Gerardo era la cabeza de una familia de diez. Su madre, sus dos hermanas mayores y sus seis hermanos pequeños, soñadores de él, que lo recibían en abrazos llenos de mocos y lágrimas y un amor que parecía no existir en ese lugar. A todos sus hermanos levantaba del polvo como a mí me levantaba del suelo.
―Vamos patrón, eso no es nada, hágale el quite a la vaca, haga que se va para un lado y luego se va para el otro.
El día de la corraleja, mucho antes de la toma guerrillera, estaba el pueblo en el corral de una finca cercana. Alguien gritó “¡Que salga Andrés Montero!”. La gente lo apoyó y alguien me pasó la muleta.Gerardo parecía nervioso de mi suerte pero me alentaba con sus gestos. Pensé que sería una vaca cebú como todas las que habían toreado antes, pero salió un toro negro, con un cuello más grande que mi cuerpo, pesado, poderoso y con unos pitones imponentes que como lanzas apuntaron a mi pecho. La gente hizo silencio, oí un pequeño rumor “cambien ese toro, es demasiado para ese pobre niño”, y entonces recordé.
―Joven Andrés, el toro persigue con más facilidad la muleta, lo malo es que produce más susto. No corra, si corre está perdido. Usted solo llámelo, le mueve la muleta y se queda quieto.
El toro resopló, escarbó al ver la multitud trepada en las varas del corral. Cuando vio la muleta me lanzó la mirada y sus orejas atentas a mis pasos, inclinó la cabeza y con su pata derecha escarbó de nuevo, lanzando un puñado de arena al aire. Pasé la muleta como si fuera un péndulo y con una voz de niño en la que jamás me había fijado le grité como había aprendido con Gerardo.
―¡Toro! ¡Ey! Toro venga.
Sentí el temblor en el suelo, la corraleja vibró con el galope furioso del animal.

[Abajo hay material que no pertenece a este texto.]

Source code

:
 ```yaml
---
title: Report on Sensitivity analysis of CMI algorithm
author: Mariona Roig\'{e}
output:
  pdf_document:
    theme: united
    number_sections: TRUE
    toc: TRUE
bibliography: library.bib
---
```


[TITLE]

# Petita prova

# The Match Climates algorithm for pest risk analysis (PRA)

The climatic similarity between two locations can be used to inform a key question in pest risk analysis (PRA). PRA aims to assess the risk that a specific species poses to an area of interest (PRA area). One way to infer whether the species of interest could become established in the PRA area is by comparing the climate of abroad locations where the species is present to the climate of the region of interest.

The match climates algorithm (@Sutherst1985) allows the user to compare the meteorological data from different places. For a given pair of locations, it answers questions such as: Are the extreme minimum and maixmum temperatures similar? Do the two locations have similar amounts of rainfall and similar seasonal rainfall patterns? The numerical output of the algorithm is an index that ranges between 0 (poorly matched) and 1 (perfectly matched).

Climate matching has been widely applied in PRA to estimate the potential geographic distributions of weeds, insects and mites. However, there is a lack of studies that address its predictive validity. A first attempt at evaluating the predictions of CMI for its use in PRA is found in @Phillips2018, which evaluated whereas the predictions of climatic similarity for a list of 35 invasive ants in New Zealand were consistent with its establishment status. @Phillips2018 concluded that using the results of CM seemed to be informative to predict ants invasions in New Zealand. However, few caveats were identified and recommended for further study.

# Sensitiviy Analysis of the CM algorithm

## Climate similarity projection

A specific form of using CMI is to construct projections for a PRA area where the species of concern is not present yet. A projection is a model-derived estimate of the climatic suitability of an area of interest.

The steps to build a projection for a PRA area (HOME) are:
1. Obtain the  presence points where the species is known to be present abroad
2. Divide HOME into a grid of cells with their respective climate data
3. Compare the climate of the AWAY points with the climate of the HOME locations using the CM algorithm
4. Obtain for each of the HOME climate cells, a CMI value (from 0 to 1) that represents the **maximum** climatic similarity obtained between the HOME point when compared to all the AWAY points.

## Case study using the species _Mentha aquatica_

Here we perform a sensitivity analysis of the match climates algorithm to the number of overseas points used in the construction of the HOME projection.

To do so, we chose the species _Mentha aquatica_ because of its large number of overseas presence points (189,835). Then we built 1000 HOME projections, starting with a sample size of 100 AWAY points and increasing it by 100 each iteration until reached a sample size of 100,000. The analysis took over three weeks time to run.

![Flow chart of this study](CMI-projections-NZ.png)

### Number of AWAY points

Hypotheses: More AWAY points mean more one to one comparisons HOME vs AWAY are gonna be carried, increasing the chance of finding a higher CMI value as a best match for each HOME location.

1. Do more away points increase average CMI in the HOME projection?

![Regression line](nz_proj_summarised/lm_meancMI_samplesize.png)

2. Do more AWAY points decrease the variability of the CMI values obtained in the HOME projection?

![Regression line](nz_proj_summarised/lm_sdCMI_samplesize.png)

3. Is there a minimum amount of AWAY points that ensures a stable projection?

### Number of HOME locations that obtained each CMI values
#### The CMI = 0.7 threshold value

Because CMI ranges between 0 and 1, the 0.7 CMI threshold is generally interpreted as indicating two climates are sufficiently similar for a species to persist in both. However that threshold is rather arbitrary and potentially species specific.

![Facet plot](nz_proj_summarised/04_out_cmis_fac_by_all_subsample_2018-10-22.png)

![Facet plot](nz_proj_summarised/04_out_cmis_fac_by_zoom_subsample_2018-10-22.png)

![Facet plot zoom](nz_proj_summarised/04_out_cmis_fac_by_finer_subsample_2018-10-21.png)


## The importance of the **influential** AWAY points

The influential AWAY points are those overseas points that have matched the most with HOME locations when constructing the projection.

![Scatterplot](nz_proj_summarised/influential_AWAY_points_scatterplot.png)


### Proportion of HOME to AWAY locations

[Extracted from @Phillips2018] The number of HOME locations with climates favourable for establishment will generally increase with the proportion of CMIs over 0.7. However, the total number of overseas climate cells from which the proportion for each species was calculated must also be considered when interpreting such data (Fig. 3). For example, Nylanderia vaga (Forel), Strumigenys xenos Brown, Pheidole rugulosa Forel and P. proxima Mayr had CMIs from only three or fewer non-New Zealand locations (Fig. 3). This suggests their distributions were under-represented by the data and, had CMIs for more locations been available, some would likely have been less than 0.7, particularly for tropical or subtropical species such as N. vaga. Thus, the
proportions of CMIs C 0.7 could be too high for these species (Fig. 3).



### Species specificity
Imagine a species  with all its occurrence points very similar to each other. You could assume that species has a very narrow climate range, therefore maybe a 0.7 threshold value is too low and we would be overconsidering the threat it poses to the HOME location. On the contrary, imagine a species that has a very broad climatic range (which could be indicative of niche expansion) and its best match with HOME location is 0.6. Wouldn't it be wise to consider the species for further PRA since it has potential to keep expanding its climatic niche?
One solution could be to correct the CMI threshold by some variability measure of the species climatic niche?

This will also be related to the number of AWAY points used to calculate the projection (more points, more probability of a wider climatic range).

"No corras, no corras, si corres estás perdido. La muleta a un lado, viene a ti Andrés, no corras, la muleta a un lado. Bajó la cabeza, cerró los ojos. Inclina el cuerpo y ábrele campo, sube la muleta, súbela, cuidado con su lomo, cuidado con sus patas.¿Qué se hizo? ¿Dónde está la muleta? Aquí la tienes, tranquilo ¿Ole? ¿Quién dijo “ole”? ¿Todos dijeron “ole”? ¡Ole! Sí, sí Andrés estás vivo y ellos dijeron “ole”. ¿Qué se hizo? Allá, allá está, allí viene, lo mismo Andrés, hazte a un lado, estira el brazo, sube la muleta, grita ole, ¡Ole!, sí ¡Ole! pasó, ya está lejos, ¿todos gritaron ole? No, no lo gritan, gritan otra cosa, ¿qué es? ¿Torero? Si, torero"

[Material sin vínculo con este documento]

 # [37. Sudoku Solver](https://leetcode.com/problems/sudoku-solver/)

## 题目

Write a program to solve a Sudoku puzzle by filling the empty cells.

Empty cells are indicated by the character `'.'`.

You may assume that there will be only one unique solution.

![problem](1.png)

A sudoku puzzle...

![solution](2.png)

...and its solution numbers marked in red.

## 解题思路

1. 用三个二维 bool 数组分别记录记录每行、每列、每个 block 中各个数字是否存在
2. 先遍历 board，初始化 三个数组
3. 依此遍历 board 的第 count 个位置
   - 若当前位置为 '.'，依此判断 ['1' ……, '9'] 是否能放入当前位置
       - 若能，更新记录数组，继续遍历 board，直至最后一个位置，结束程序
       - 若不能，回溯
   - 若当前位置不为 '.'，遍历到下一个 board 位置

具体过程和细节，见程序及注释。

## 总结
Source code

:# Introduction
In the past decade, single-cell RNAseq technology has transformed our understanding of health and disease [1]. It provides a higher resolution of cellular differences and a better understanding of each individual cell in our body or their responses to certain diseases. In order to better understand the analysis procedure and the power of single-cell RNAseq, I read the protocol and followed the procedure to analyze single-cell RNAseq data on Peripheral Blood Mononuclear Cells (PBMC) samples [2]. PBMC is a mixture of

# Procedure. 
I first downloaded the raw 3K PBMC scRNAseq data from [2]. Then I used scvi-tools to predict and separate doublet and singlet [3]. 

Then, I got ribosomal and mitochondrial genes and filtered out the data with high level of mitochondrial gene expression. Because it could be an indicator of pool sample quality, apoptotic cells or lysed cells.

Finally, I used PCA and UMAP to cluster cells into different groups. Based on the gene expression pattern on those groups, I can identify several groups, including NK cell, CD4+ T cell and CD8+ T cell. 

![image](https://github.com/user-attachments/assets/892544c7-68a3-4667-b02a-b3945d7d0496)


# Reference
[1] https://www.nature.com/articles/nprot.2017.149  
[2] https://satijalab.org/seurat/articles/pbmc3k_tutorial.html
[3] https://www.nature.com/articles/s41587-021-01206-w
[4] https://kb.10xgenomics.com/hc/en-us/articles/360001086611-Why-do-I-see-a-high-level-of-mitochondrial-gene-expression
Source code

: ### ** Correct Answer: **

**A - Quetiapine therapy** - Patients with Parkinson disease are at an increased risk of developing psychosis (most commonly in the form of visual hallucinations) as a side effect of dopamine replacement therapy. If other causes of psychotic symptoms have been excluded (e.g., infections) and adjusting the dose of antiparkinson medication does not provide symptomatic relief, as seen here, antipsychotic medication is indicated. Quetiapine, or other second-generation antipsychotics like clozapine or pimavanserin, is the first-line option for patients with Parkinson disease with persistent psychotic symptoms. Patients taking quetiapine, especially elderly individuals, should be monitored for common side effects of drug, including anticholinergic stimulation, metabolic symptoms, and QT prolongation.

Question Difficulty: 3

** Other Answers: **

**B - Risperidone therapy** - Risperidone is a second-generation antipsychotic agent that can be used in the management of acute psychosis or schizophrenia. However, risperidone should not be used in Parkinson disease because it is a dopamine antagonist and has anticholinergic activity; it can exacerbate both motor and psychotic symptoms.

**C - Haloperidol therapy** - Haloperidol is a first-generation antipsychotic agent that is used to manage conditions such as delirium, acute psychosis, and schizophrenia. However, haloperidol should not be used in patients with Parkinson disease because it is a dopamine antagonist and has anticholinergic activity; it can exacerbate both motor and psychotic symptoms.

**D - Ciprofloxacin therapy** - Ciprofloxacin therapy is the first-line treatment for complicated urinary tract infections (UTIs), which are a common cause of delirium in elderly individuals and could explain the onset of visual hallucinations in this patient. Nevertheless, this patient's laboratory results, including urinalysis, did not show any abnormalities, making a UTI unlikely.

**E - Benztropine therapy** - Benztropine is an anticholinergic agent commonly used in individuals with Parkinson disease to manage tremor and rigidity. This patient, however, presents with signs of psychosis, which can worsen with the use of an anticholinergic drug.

Y corearon “torero” toda la tarde hasta que ya el toro estuvo cansado, y aunque siempre hice el mismo pase, sin mucho estilo ni elegancia, pude lidiar el toro y vi a Gerardo aplaudiendo entre la gente, con una cara de orgullo que ahí viéndolo en el ataúd no podía ser el mismo. Lloré, le dije gracias, gracias mil veces gracias, y cerré el ataúd. Lo bajaron, sacaron los lazos. Su madre, sus hermanas, sus hermanitos, pequeños trocitos de su cara le lanzaron flores. Yo le lancé sus rejos, su sombrero, sus espuelas, y con palas empezamos a cubrir la tumba. Una gran corona de astromelias y bellahelenas le dejé.